A body plan (also written bodyplan), Bauplan (German plural Baupläne), or ground plan is "an assemblage of morphological features shared among many members of a phylum-level group". The vertebrate body plan is one of many: invertebrates consist of many phyla.

This term, usually applied to animals, envisages a "blueprint" encompassing aspects such as symmetry, segmentation and limb disposition. Evolutionary developmental biology seeks to explain the origins of diverse body plans.

Body plans have historically been considered to have evolved in a flash in the Cambrian explosion, but a more nuanced understanding of animal evolution suggests the gradual development of body plans throughout the early Palaeozoic.

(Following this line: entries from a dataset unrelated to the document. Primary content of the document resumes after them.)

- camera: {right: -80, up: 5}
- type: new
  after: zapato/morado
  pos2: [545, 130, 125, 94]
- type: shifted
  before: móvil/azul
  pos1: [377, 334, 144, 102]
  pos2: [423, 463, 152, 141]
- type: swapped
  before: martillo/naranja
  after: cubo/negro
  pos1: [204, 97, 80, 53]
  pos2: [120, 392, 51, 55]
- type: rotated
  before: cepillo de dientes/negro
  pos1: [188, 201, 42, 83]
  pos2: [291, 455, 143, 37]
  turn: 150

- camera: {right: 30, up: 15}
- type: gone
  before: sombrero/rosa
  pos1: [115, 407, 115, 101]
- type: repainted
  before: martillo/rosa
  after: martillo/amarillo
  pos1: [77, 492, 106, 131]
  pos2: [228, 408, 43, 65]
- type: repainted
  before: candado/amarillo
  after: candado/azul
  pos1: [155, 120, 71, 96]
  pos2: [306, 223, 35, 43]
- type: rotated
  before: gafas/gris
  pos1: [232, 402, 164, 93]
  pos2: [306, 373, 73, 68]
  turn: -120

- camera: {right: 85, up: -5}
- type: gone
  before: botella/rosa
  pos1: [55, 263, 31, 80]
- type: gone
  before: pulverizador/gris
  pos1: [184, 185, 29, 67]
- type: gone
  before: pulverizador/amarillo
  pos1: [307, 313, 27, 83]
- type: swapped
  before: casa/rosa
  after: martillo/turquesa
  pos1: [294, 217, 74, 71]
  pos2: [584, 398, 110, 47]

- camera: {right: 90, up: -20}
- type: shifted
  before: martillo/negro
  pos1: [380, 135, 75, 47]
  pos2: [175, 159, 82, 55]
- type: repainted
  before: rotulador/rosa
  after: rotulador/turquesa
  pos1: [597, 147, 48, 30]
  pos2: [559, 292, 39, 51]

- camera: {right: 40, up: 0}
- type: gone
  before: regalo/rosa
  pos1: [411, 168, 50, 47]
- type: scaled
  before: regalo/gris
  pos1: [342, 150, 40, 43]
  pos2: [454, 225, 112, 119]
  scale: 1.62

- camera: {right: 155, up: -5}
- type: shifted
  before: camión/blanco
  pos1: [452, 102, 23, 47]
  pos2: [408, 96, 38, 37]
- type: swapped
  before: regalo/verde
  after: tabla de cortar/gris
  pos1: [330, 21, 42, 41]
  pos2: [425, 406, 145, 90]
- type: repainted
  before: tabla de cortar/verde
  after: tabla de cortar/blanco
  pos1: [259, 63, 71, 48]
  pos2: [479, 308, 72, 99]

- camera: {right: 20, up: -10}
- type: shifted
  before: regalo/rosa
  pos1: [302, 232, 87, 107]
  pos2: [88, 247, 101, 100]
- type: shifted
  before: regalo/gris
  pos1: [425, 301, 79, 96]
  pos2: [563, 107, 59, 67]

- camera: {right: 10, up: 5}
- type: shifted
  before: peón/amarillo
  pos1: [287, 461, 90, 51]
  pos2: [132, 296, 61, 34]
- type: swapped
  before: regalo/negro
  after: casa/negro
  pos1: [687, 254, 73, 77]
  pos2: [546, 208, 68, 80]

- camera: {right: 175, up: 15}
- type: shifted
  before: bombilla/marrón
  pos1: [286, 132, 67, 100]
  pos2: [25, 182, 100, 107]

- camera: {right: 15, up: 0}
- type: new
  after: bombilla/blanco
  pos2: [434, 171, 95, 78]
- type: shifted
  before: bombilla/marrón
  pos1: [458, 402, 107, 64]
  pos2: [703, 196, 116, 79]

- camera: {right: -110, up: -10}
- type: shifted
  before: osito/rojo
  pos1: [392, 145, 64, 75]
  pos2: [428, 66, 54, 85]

The history of the discovery of body plans can be seen as a movement from a worldview centred on the vertebrates, to seeing the vertebrates as one body plan among many. Among the pioneering zoologists, Linnaeus identified two body plans outside the vertebrates; Cuvier identified three; and Haeckel had four, as well as the Protista with eight more, for a total of twelve. For comparison, the number of phyla recognised by modern zoologists has risen to 35.

In his 1735 book, Systema Naturæ, the Swedish botanist Linnaeus grouped the animals into quadrupeds, birds, "amphibians" (including tortoises, lizards and snakes), fish, "insects" (Insecta, in which he included arachnids, crustaceans and centipedes) and "worms" (Vermes). Linnaeus's Vermes included effectively all other groups of animals, not only tapeworms, earthworms and leeches but molluscs, sea urchins and starfish, jellyfish, squid and cuttlefish.